Naci Hoca bugünkü Manisa’yı anlatırken “85’ten itibaren başlayan şehirleşmeye rağmen merkezin hâlâ tarımcı olduğunu ancak şehirde yaşayanların köylerdeki tarlalarını ekmeden bıraktığını anlatıyor. Manisalıların şehre yatırım yapmadığından yakınırken “İzmir faktörü” nün altını çiziyor. 47’den itibaren geleneksel dokunun Avrupa’dan gelen mimari eğilimler doğrultusunda büyük oranda tahrip edildiğini, Evliya Çelebi döneminden beri gelen şehir mimarisinin, tek katlı evlerin, iki katlı konakların yıkıldığını anlatıyor. Naci Yengin’in Üniversitelerde ve liselerde gençlere Evliya Çelebi konferansları verdiğini bildiğim için yorumlarını önemsiyorum. Naci hoca o dönemde birlikte yaşama kültürünün belirgin olduğundan söz ederek,

“Sosyal hayatta insanların birbirine yan gözle bakmadıkları bir ortam vardı,” diyor ve

“O zamanları bu güne getirmek mümkün değil,” diye faslı kapatıyor.
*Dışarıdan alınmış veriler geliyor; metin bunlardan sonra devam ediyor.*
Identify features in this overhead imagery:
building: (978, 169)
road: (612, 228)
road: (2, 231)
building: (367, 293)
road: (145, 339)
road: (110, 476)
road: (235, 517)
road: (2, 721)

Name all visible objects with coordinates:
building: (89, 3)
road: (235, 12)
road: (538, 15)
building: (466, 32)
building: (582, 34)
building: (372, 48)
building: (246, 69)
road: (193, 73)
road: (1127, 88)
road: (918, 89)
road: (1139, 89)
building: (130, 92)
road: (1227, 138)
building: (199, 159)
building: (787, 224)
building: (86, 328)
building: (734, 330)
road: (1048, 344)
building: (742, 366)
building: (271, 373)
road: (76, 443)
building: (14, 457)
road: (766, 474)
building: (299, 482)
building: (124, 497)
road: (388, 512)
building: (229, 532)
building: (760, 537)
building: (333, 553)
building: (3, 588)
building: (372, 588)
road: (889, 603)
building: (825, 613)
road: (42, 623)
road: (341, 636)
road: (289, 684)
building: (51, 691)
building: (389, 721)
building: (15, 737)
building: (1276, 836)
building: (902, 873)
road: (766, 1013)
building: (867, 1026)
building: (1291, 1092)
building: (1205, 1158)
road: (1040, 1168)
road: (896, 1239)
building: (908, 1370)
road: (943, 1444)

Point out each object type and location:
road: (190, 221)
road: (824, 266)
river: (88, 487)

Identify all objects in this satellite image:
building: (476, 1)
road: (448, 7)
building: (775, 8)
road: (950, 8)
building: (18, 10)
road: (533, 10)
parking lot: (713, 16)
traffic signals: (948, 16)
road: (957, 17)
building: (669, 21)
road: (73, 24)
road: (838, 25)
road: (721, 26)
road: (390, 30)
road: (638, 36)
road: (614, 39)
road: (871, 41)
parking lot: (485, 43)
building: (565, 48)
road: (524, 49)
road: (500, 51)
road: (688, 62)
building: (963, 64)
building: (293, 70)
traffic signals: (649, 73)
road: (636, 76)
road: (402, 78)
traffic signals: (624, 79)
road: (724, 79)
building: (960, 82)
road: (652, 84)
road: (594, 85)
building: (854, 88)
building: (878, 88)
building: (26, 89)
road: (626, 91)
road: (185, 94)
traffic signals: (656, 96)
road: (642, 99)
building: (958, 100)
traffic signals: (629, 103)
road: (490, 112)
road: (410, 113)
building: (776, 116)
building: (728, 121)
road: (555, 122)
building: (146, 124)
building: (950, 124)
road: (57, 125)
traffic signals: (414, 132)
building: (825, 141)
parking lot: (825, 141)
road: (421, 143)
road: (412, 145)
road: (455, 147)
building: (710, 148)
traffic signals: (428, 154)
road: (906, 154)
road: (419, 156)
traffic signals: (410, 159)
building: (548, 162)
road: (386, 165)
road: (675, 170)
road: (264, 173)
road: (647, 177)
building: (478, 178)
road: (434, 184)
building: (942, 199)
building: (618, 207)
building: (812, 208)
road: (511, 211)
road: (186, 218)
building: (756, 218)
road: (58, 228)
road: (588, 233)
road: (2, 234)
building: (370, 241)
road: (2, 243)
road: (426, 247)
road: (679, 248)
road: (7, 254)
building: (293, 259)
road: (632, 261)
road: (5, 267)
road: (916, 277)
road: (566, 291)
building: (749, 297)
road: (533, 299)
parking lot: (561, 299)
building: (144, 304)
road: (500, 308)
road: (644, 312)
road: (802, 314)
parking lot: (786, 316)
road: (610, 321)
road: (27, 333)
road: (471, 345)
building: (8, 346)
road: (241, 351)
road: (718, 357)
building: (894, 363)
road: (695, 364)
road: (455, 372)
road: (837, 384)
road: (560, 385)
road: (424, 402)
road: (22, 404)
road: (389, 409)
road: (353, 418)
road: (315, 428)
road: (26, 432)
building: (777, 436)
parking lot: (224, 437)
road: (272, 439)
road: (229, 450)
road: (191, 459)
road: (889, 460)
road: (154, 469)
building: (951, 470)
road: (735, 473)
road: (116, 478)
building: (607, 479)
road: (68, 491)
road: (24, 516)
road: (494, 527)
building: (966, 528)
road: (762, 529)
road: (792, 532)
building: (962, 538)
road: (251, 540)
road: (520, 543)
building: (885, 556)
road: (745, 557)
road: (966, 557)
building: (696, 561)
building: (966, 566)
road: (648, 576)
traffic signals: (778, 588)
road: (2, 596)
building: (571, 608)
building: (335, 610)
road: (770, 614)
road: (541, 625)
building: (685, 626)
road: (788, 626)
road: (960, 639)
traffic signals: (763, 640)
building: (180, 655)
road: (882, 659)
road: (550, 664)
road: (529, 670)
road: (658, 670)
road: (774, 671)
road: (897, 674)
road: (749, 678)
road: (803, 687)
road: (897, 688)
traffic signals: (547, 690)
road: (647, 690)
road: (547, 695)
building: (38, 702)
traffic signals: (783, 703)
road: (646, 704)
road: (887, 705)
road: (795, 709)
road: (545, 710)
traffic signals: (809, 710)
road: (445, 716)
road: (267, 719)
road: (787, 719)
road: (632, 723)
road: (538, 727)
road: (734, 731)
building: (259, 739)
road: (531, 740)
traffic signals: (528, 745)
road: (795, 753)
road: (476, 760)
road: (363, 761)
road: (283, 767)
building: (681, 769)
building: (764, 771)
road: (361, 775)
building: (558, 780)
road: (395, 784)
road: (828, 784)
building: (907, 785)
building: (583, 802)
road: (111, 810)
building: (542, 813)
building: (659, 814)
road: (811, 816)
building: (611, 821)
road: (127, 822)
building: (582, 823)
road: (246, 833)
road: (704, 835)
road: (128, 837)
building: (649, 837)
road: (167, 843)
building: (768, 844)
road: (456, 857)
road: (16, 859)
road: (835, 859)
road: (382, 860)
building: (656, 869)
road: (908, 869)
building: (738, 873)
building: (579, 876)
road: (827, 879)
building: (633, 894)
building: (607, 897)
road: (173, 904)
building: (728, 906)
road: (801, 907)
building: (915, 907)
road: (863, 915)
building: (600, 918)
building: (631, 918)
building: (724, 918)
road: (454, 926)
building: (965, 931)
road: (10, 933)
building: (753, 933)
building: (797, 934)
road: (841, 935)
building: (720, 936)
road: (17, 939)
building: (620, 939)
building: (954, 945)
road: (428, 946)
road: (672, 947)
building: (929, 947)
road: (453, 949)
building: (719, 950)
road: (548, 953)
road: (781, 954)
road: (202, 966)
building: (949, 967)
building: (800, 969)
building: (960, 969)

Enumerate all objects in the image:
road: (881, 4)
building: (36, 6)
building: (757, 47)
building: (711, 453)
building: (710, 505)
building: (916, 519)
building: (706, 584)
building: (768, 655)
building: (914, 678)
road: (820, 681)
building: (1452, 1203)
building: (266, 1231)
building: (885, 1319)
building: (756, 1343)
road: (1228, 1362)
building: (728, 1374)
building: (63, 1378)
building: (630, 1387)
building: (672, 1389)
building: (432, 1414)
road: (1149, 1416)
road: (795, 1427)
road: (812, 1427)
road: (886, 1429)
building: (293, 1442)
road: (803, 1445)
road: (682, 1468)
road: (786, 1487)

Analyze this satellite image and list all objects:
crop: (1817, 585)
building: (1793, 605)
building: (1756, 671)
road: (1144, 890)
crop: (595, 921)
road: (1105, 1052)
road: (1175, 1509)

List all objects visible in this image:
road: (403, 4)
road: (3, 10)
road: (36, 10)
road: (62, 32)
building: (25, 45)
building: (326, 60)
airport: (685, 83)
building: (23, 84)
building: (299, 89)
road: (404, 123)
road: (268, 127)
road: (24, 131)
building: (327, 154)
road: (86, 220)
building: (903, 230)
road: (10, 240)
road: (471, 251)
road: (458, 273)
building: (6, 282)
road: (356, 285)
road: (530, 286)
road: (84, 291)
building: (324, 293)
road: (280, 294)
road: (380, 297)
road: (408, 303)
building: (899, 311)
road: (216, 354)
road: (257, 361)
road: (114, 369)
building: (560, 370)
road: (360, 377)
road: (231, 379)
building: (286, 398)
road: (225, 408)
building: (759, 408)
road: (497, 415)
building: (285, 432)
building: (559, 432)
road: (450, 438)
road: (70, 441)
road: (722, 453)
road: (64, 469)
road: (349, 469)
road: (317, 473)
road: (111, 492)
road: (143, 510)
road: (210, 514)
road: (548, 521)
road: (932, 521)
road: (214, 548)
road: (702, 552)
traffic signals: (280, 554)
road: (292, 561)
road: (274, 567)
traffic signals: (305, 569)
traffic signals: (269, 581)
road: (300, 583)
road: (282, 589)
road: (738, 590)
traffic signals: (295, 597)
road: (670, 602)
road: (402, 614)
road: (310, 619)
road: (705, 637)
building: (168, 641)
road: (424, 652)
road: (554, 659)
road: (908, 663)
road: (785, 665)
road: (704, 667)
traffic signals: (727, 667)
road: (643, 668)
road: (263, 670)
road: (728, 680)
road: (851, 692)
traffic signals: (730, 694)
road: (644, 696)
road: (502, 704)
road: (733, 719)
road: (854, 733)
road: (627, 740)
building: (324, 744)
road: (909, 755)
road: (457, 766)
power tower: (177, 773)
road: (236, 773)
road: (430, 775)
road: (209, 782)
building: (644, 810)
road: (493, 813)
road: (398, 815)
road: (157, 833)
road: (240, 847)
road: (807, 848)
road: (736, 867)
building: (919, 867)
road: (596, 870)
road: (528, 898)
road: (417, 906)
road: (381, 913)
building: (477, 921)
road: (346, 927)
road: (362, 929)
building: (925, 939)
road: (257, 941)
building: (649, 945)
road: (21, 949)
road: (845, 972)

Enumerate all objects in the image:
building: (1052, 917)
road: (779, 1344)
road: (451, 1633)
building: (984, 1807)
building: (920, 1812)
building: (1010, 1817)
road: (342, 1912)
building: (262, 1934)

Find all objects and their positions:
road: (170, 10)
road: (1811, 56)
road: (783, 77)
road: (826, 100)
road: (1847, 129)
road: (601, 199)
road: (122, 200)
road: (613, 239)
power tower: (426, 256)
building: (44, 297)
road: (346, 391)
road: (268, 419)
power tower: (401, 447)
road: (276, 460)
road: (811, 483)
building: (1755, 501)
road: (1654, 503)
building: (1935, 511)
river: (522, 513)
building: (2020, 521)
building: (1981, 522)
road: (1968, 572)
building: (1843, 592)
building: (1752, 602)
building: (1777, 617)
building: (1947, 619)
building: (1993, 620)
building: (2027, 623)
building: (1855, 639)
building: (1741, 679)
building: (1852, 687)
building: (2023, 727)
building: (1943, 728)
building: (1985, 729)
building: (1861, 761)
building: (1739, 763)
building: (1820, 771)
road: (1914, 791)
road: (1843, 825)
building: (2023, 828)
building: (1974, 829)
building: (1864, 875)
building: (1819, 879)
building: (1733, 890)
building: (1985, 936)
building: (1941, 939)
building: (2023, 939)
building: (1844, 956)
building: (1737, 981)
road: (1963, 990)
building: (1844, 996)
Evliya Çelebi’nin Manisa hakkında yazdıklarını “Tarihin İçinde Manisa” kitabında değerlendiren Feridun Emecen ise Seyahatnamenin şehir tarihiyle uğraşanlar için önemli bir kaynak olduğunu belirtirken,

“Onun verdiği bilgileri daha başka mevsuk kaynaklarla mukayese etmek ve hatta dikkatle kullanmak zarureti vardır,” diyor. Emecen Evliya Çelebi’nin Manisa’dan sitayişle bahsetmesini aynı zamanda kişisel yakınlığıyla da açıklayarak,

“Ailesinin menşe itibariyle Kütahyalı olduğunu bildiğimiz Evliya Çelebi atalarından birinin Saruhanoğulları beylerinden Demircioğlu Kara Mustafa’nın kardeşi olduğunu belirtip mezarının Manisa Çaybaşı kabristanında bulunduğunu yazar ki bundan da Manisa ve civarını niçin kendi memleketi gibi gördüğünü ve neden buraya hususi bir alaka gösterdi kolayca anlaşılır,” diyor.